Beyond that, the local elections held on May 7 brought a sharp reversal for the Labour Party, cutting the ground from under Prime Minister Keir Starmer’s feet. Voices calling for resignation are mounting, increasing the risk of a void of power that might bring back concerns about fiscal slippage and send the GBP into a tailspin.
When will the UK release Q1 GDP, and how could it affect GBP/USD?
The UK will release the preliminary estimate of Q1 Gross Domestic Product (GDP) on Thursday at 06:00 GMT. The quarterly reading is expected to show upbeat figures, but looking in detail, additional data might show that economic activity plummeted after the start of Iran’s war.
The Pound has been losing ground this week, weighed by a growingly uncertain political scenario in the UK, with the position of Prime Minister Keir Starmer in the pillory. Against this background, the risk is of a negative surprise at Thursday’s data, especially in figures from March, as they will heighten concerns about the economic outlook if the Middle East conflict does not come to a swift end, which right now does not seem to be the case.

Guillermo Alcalá, FX Analyst at FXStreet, says: “GBP/USD is heading south after failure to break the resistance area around 1.3650. The pair remains contained within the last few weeks’ trading range, but the risk has shifted to the downside, with bears eyeing the bottom of the channel at around 1.3450. A confirmation below this level would bring the April 8 and 10 highs, at the 1.3480 area, into focus.”
“On the upside, an unlikely break of the 1.3650-1.3660 area, which has capped the pair several times in May, would clear the path towards the February highs between 1.3710 and 1.3730, ahead of the 2026 peak, at 1.3869, says Alcalá.”
BoE FAQs
The Bank of England (BoE) decides monetary policy for the United Kingdom. Its primary goal is to achieve ‘price stability’, or a steady inflation rate of 2%. Its tool for achieving this is via the adjustment of base lending rates. The BoE sets the rate at which it lends to commercial banks and banks lend to each other, determining the level of interest rates in the economy overall. This also impacts the value of the Pound Sterling (GBP).

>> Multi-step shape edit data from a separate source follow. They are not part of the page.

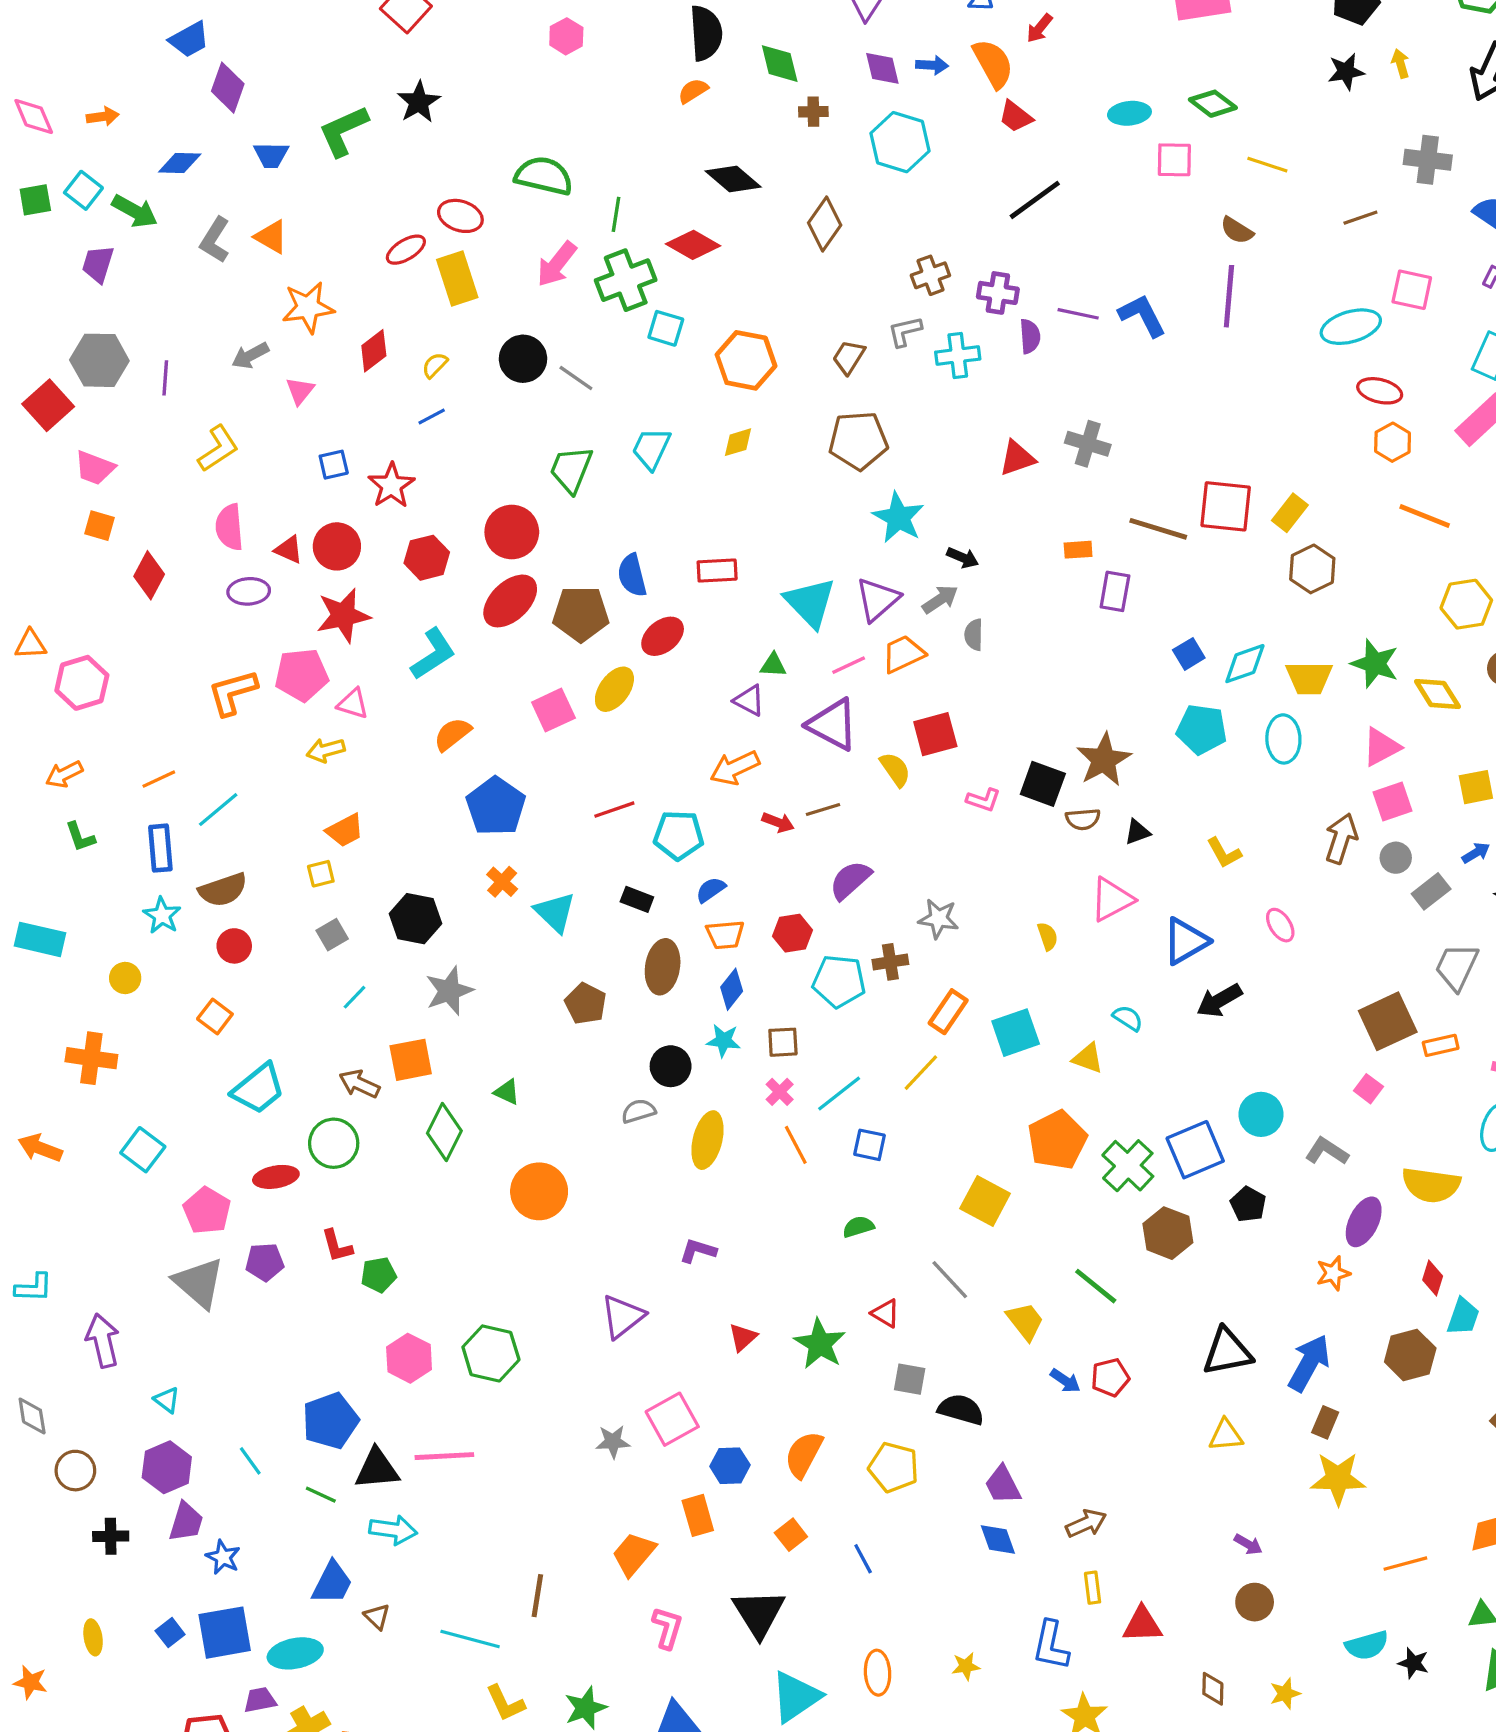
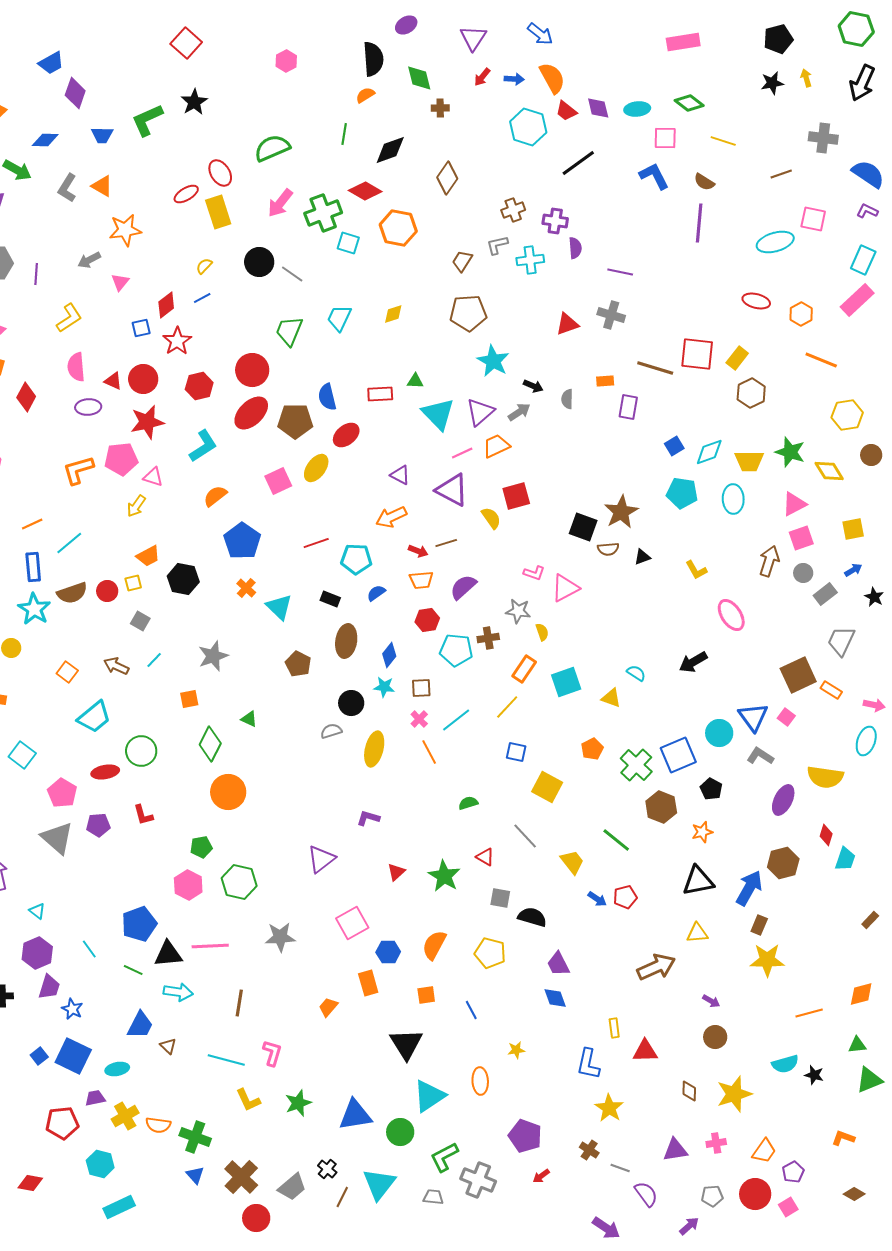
red arrow: (1040, 28) -> (482, 77), moved
purple diamond: (882, 68) -> (598, 108), moved
cyan hexagon: (900, 142) -> (528, 127), moved
green semicircle: (544, 176) -> (272, 148), turned -36
black diamond: (733, 179) -> (390, 150), turned -60
green line: (616, 214) -> (344, 134), moved
red ellipse: (460, 216) -> (220, 173), turned 40
purple line: (1078, 314) -> (620, 272), moved
blue L-shape: (1142, 315) -> (654, 176), moved
red diamond: (374, 351) -> (166, 305), moved
orange hexagon: (746, 360) -> (398, 228), moved
red ellipse: (1380, 391) -> (756, 301), moved
gray semicircle: (974, 635) -> (567, 399), moved
green triangle: (773, 665) -> (415, 381), moved
yellow arrow: (326, 750) -> (136, 506), turned -40
pink L-shape: (983, 800) -> (534, 573), moved
pink triangle: (1112, 899) -> (565, 588), moved
cyan star: (162, 915) -> (34, 609), size x1.4
black hexagon: (416, 919) -> (183, 579), moved
pink ellipse: (1280, 925) -> (731, 615), size x1.5
gray square: (332, 935) -> (140, 621), turned -30
orange trapezoid: (725, 935) -> (421, 580), moved
yellow semicircle: (1048, 936) -> (542, 632), moved
blue triangle: (1186, 941) -> (753, 717), moved, turned -36
red circle: (234, 946) -> (107, 591), moved
orange rectangle: (1441, 1045) -> (831, 690), turned 45
orange square: (411, 1060) -> (189, 699), size x0.7
brown arrow: (359, 1084) -> (116, 666), moved
orange pentagon: (1057, 1140) -> (592, 749), size x0.6
blue square: (870, 1145) -> (516, 752), moved
orange circle: (539, 1191) -> (228, 792), moved
orange star: (1333, 1273) -> (702, 832), moved
green pentagon: (379, 1275) -> (201, 847), moved
brown hexagon: (1410, 1355) -> (783, 863), moved
gray star: (613, 1442) -> (280, 937), moved, size x1.4
brown arrow: (1086, 1523) -> (656, 967), moved, size x1.5
orange square: (791, 1535) -> (426, 995), turned 30
orange trapezoid: (634, 1554) -> (328, 1007), size x0.7
brown line: (537, 1596) -> (239, 1003), moved
pink L-shape: (667, 1628) -> (272, 1053), moved
blue square: (225, 1633) -> (73, 1056), turned 36
cyan ellipse: (295, 1653) -> (117, 1069), size x0.7
yellow star: (966, 1666) -> (516, 1050), moved
yellow star: (1285, 1694) -> (734, 1094), size x1.8

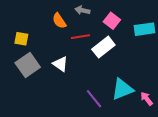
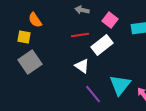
orange semicircle: (59, 21) -> (35, 20), moved
white triangle: (60, 64) -> (82, 66), moved
cyan triangle: (122, 89) -> (120, 85), turned -30

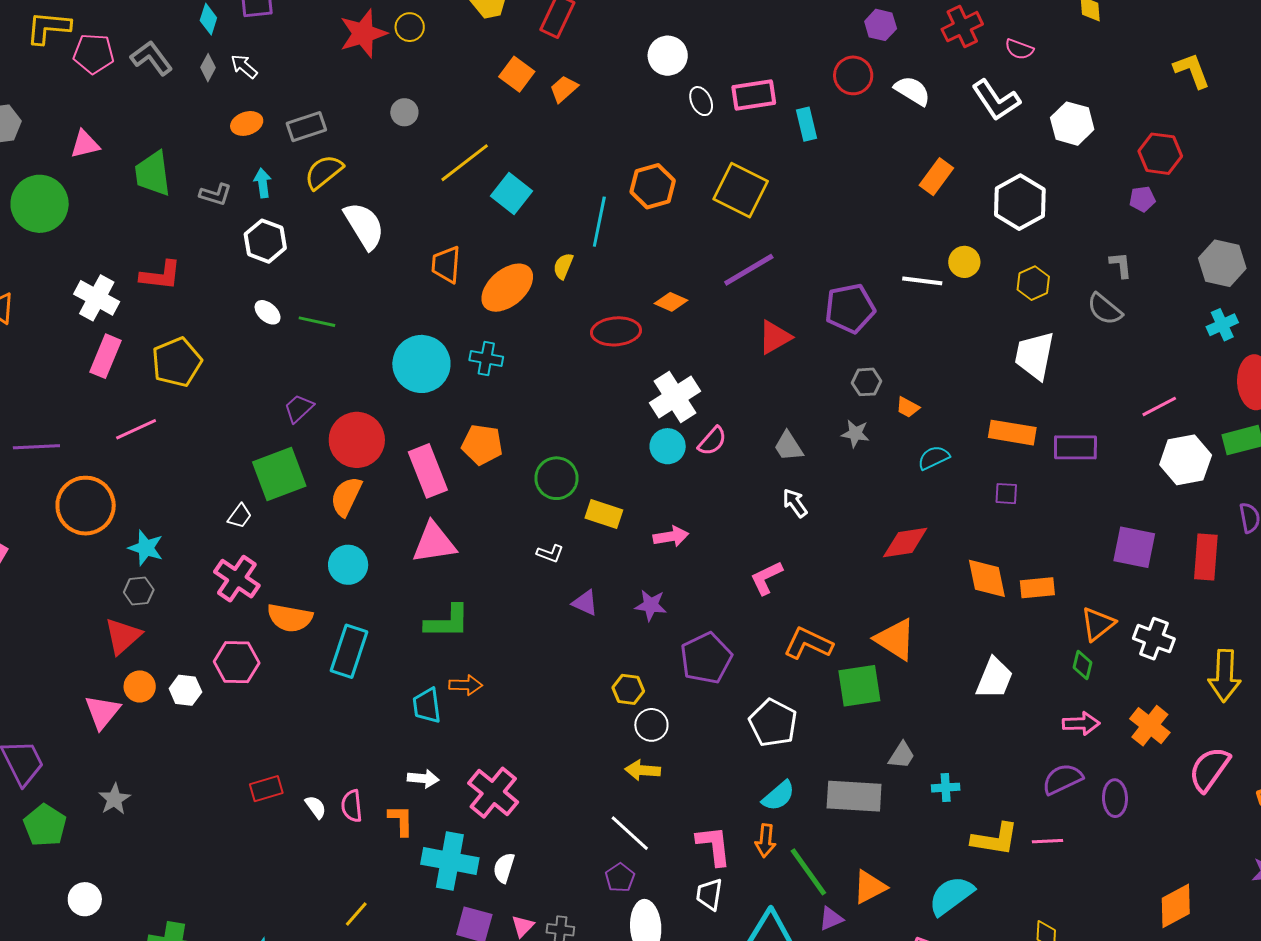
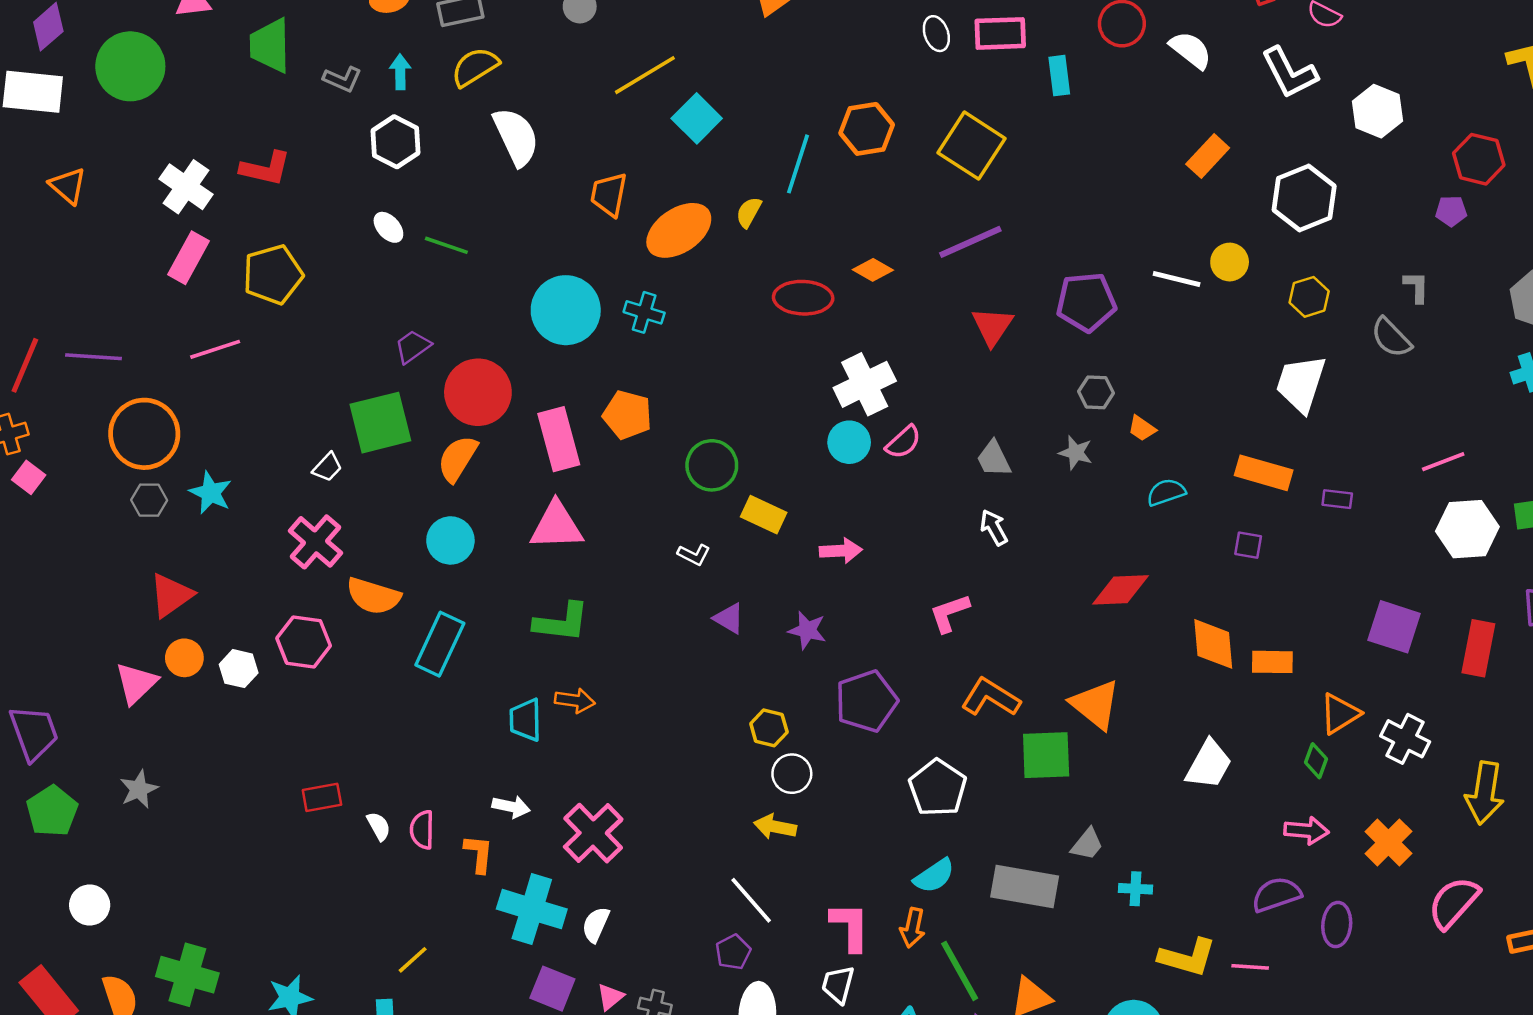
red triangle: (775, 337) -> (992, 326), turned -33
purple rectangle: (1075, 447) -> (1337, 499), size x0.6
gray hexagon: (139, 591) -> (149, 500), moved

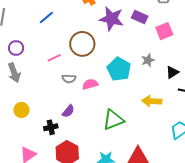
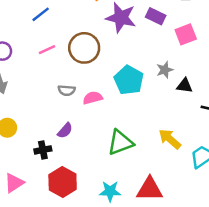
pink line: (54, 58) -> (47, 50), moved
black triangle: (172, 72) -> (184, 86), moved, turned 40
yellow arrow: (152, 101) -> (170, 139), moved, turned 36

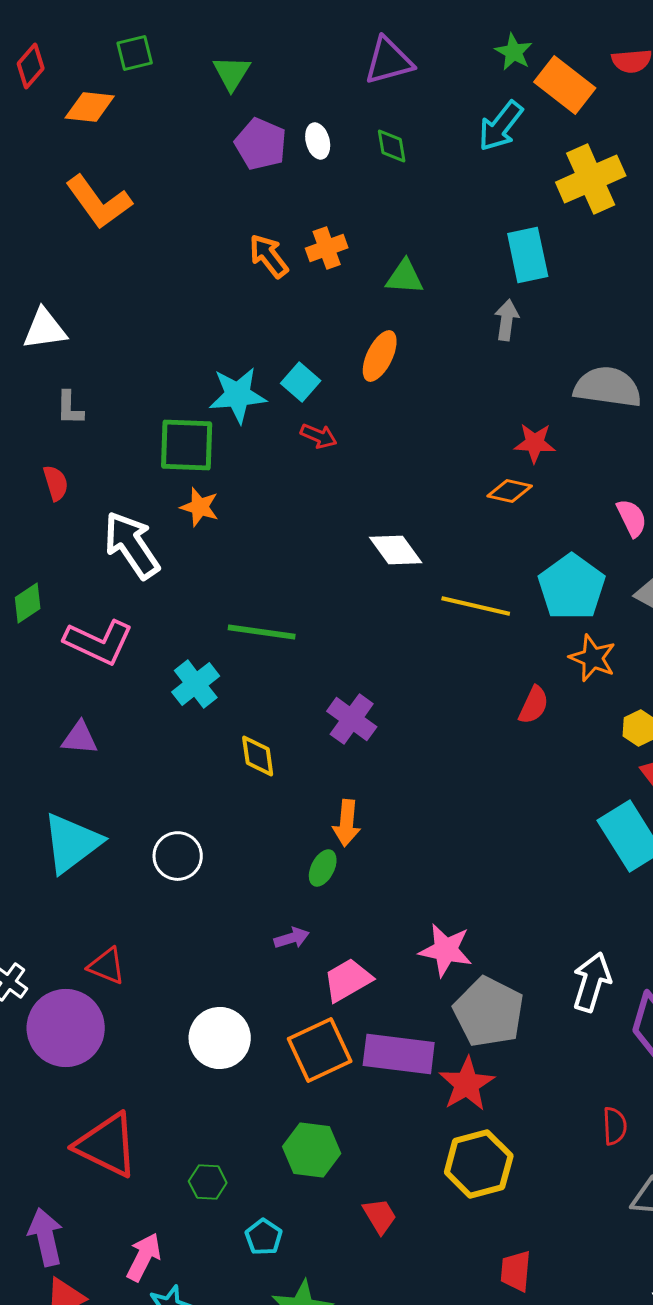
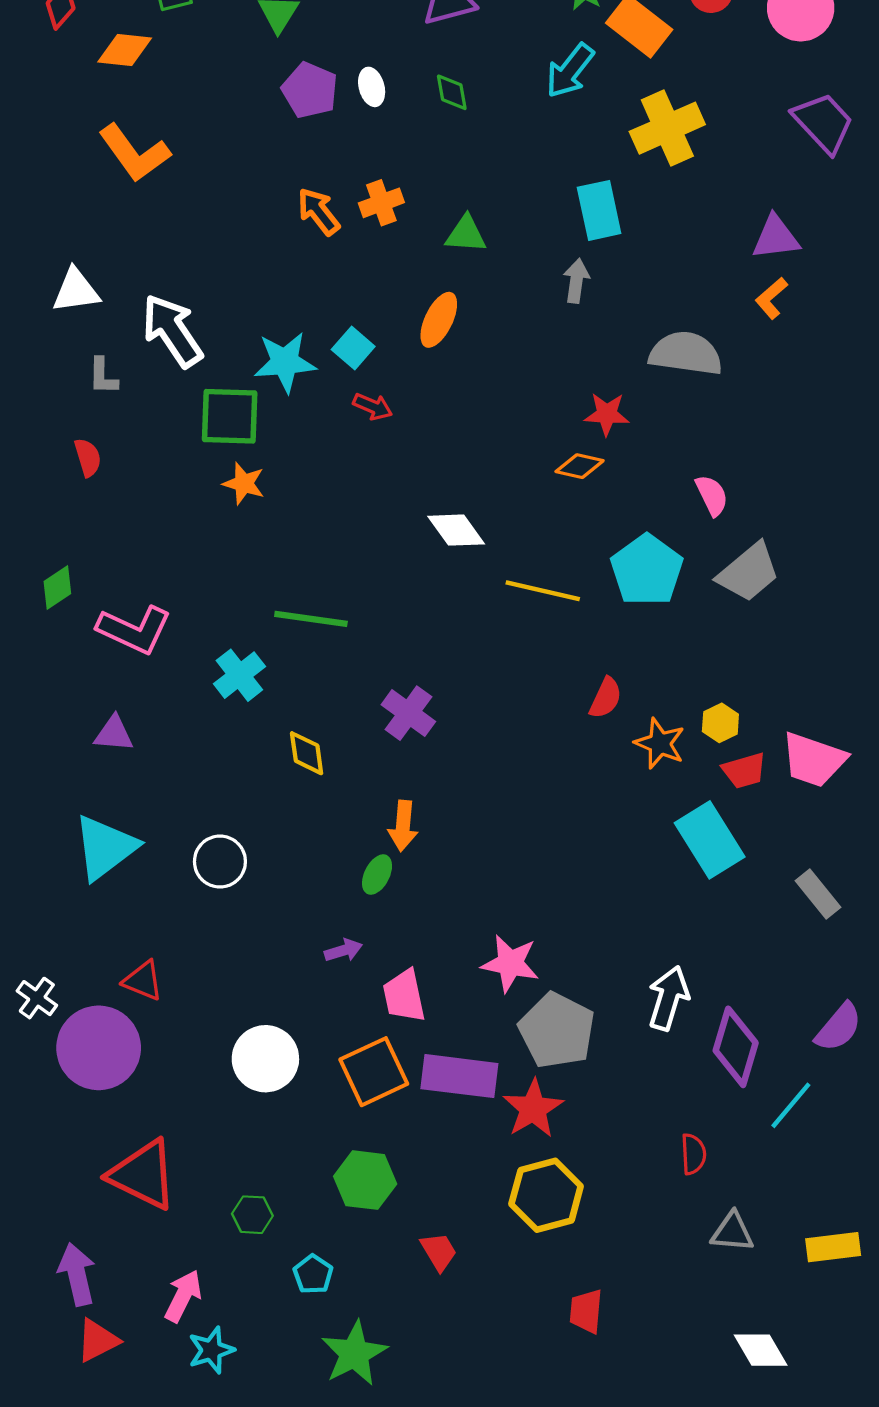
white arrow: (132, 545) -> (172, 331), moved
orange star: (593, 658) -> (660, 743), moved
pink trapezoid: (348, 980) -> (404, 996), turned -72

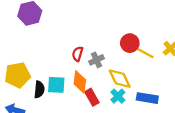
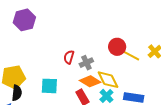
orange diamond: (80, 82) -> (90, 81), moved, turned -65
black semicircle: (39, 90) -> (17, 93), moved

When inflation is above the Bank of England’s target it responds by raising interest rates, making it more expensive for people and businesses to access credit. This is positive for the Pound Sterling because higher interest rates make the UK a more attractive place for global investors to park their money. When inflation falls below target, it is a sign economic growth is slowing, and the BoE will consider lowering interest rates to cheapen credit in the hope businesses will borrow to invest in growth-generating projects – a negative for the Pound Sterling.
In extreme situations, the Bank of England can enact a policy called Quantitative Easing (QE). QE is the process by which the BoE substantially increases the flow of credit in a stuck financial system. QE is a last resort policy when lowering interest rates will not achieve the necessary result. The process of QE involves the BoE printing money to buy assets – usually government or AAA-rated corporate bonds – from banks and other financial institutions. QE usually results in a weaker Pound Sterling.
Quantitative tightening (QT) is the reverse of QE, enacted when the economy is strengthening and inflation starts rising. Whilst in QE the Bank of England (BoE) purchases government and corporate bonds from financial institutions to encourage them to lend; in QT, the BoE stops buying more bonds, and stops reinvesting the principal maturing on the bonds it already holds. It is usually positive for the Pound Sterling.